## Several properties related to interior and boundary of a set

We have the following propositions, which at the first glance seem to be true, but the truth still needs some careful consideration:

1. If $U$ is open, $U=\Int(\overline{U})$.
2. $\Bd(\Bd(A)) = \Bd(A)$.
3. $\Bd(\Int(A)) = \Bd(\overline{\Int(A)})$.

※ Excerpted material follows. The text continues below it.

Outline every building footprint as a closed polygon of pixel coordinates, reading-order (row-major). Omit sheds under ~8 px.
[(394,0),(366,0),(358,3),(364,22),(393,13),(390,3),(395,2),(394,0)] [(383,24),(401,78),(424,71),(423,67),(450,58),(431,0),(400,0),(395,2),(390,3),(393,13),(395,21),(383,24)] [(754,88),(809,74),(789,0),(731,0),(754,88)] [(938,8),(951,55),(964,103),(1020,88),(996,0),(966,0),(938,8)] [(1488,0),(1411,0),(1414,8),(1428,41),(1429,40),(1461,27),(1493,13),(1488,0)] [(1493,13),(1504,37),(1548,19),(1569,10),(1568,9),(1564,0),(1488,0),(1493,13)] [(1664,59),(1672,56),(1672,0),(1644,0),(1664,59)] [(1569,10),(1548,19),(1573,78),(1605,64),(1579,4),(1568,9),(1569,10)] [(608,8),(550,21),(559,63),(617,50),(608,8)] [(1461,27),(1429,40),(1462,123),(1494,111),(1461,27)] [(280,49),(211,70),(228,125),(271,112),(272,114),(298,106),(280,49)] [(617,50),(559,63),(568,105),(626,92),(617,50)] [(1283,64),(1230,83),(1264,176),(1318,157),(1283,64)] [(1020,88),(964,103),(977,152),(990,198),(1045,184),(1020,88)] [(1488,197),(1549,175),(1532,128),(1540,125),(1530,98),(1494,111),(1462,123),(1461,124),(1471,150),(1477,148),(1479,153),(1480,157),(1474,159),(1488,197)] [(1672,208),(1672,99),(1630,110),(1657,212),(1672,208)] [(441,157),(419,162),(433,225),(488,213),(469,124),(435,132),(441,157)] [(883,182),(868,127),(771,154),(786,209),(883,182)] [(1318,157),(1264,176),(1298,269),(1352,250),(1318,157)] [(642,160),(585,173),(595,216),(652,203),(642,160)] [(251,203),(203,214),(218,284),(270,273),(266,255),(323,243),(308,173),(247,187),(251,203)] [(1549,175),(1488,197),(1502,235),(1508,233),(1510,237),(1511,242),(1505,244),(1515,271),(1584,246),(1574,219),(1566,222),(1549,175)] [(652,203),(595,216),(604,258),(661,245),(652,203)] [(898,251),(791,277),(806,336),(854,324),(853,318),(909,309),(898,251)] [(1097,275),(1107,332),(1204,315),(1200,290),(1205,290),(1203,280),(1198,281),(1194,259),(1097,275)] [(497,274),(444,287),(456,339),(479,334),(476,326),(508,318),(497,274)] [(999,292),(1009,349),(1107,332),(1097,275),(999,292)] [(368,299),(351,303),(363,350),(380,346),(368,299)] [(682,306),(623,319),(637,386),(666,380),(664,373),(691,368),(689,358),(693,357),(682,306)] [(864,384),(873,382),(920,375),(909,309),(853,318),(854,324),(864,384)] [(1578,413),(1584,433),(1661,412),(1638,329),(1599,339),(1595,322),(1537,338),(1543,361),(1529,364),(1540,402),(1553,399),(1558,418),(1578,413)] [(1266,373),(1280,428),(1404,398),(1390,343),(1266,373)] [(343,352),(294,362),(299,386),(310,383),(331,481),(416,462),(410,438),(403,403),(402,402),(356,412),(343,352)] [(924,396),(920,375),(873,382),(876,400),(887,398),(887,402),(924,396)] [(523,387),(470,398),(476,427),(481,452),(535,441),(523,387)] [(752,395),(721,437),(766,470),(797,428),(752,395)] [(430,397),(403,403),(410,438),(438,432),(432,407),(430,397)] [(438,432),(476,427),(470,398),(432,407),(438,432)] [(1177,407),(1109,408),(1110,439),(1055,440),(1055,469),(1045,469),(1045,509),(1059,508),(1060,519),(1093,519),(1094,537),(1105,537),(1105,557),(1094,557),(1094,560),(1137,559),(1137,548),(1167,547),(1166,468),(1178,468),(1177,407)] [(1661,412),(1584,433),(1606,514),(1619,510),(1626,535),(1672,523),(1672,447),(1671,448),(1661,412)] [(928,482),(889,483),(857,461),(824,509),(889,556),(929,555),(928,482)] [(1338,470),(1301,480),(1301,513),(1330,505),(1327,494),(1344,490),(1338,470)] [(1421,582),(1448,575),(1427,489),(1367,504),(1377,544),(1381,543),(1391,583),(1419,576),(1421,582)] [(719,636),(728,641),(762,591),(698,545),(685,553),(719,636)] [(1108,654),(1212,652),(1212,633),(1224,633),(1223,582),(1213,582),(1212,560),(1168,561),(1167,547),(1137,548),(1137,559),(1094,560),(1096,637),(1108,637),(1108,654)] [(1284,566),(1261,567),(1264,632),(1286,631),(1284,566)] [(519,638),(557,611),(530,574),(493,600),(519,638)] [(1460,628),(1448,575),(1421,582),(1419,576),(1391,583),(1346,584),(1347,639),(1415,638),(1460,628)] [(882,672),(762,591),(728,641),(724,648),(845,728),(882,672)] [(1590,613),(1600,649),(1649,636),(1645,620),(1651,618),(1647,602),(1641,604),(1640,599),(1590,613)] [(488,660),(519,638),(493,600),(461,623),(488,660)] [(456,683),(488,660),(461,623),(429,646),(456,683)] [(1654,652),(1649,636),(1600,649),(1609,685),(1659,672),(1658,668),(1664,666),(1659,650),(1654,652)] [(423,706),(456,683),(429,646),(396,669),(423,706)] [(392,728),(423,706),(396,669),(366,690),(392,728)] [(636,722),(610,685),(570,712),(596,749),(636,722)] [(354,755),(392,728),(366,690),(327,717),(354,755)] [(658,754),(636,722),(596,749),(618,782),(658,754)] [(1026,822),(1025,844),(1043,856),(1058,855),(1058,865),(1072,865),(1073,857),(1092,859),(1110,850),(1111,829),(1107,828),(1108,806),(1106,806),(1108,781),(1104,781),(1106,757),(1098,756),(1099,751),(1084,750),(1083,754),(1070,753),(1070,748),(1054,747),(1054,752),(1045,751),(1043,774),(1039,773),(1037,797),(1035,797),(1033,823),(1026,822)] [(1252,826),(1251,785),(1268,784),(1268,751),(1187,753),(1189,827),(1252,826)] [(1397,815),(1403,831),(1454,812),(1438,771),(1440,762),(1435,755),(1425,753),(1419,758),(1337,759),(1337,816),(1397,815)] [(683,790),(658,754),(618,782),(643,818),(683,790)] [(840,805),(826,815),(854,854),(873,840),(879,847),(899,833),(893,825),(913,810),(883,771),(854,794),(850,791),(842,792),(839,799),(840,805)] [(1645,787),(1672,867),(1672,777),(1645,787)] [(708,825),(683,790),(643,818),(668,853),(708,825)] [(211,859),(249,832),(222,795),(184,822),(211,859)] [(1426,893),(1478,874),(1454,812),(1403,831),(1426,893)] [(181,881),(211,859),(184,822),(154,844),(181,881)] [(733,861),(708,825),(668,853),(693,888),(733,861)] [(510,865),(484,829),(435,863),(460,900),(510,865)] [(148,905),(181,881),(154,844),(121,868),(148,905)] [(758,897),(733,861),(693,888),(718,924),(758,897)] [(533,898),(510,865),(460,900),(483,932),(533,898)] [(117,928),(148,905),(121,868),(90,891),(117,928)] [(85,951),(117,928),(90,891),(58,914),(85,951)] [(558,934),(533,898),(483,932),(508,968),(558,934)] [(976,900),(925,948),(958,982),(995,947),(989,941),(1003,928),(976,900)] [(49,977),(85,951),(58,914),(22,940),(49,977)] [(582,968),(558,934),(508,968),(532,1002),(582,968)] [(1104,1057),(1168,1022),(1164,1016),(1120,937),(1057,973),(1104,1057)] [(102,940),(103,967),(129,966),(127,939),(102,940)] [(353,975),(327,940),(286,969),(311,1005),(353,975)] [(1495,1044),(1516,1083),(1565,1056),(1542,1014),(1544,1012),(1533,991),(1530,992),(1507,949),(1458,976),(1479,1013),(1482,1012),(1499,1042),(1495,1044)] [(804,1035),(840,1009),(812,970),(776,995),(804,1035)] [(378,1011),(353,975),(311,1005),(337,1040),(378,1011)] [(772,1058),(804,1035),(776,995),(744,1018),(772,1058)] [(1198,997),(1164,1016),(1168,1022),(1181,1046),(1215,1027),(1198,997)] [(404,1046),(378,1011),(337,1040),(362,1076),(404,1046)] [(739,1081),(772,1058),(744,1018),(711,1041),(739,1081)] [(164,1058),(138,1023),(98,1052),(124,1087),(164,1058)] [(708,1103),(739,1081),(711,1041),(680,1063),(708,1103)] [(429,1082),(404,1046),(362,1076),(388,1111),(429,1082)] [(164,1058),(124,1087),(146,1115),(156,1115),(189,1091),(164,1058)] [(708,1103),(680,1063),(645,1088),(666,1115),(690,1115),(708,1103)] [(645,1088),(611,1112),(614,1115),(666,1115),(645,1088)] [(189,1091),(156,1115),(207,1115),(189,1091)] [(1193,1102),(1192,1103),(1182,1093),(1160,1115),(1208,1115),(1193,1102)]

For the first proposition, $\Int(\overline{U})$ represents the union of all the open sets which are contained in $\overline{U}$. $\because U \subset \overline{U}$ and $U$ is open, $\therefore U \subset \Int(\overline{U})$. If the inverse of this proposition is true, it implies that $U$ is the maximum among the open sets that are contained in $\overline{U}$. However, this is not true in some cases. For example, let $U=(0,1) \cup (1,2)$, then $\overline{U}=[0,2]$ and $\Int(\overline{U})=(0,2) \supset U$.

For the second proposition, according to the definition of boundary, we have $$\Bd(\Bd(A)) = \overline{\Bd(A)} - \Int(\Bd(A)) = \Bd(A) - \Int(\Bd(A))$$ If $\Bd(\Bd(A)) = \Bd(A)$, we must have $\Int(\Bd(A)) = \Phi$. It is quite tempting to say that the interior of a boundary of a set is empty. However, this is not always true. For example, let $A=(0,1) \cap \mathbb{Q}$, where $\mathbb{Q}$ is the set of rational numbers. Then $$\Bd(A) = \overline{A} \cap \overline{X-A} = [0,1]$$ Of course, its interior is not an empty set. It can be imagined that the elements of the set $A$ pervade all over the space like a sponge immersed in the water. Everywhere in the space is its boundary and the interior of the space is not empty.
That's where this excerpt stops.